→ Data drawn from a collection

========================================

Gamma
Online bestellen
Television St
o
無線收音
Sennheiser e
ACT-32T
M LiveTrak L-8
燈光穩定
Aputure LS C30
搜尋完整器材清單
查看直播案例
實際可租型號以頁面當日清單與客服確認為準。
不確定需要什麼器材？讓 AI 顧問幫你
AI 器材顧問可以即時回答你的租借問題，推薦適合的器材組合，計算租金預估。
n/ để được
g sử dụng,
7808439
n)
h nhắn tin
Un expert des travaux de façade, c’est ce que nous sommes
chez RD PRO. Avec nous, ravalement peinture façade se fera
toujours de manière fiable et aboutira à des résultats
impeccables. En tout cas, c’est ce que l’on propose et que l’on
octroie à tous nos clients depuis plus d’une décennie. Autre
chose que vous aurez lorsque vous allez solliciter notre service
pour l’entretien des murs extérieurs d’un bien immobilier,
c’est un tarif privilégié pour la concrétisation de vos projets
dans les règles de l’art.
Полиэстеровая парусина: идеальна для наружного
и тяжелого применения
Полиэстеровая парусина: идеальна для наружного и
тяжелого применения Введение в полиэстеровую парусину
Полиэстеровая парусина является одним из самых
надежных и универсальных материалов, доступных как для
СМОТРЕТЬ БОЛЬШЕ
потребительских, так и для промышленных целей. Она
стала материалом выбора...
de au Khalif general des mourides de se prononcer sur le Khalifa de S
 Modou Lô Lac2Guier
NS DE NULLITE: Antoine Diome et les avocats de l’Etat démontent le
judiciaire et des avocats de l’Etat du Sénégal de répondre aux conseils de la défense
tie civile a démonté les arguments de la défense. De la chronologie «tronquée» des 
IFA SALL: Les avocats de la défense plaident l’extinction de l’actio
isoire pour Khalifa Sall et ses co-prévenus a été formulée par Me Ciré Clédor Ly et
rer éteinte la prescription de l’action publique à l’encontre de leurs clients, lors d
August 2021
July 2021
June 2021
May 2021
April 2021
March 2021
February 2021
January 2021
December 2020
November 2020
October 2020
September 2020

========================================

→ Job item
Output the lines of the listing from the beginning through the line containing "Un expert des", with both ends included. Reproduce each line without any changes.

→ Answer space
Gamma
Online bestellen
Television St
o
無線收音
Sennheiser e
ACT-32T
M LiveTrak L-8
燈光穩定
Aputure LS C30
搜尋完整器材清單
查看直播案例
實際可租型號以頁面當日清單與客服確認為準。
不確定需要什麼器材？讓 AI 顧問幫你
AI 器材顧問可以即時回答你的租借問題，推薦適合的器材組合，計算租金預估。
n/ để được
g sử dụng,
7808439
n)
h nhắn tin
Un expert des travaux de façade, c’est ce que nous sommes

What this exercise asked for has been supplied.